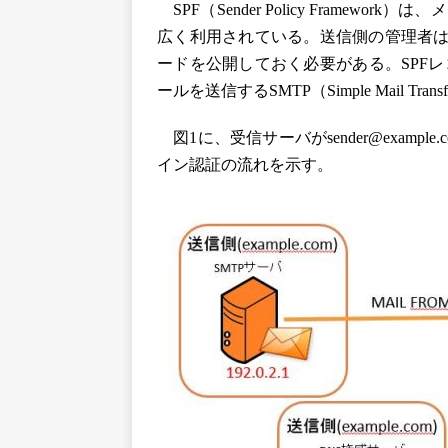
SPF（Sender Policy Frame
広く利用されている。送信側の管理者は
ードを公開しておく必要がある。SPF
ールを送信するSMTP（Simple Mail Tr
図1に、受信サーバがsender@examp
イン認証の流れを示す。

◇ ◇ ◇ ◇

TO DO –
Reproduce every line of text from the records above character for character, and leave the pictures out of your answer.

RESPONSE AREA –
SPF（Sender Policy Frame
広く利用されている。送信側の管理者は
ードを公開しておく必要がある。SPF
ールを送信するSMTP（Simple Mail Tr
図1に、受信サーバがsender@examp
イン認証の流れを示す。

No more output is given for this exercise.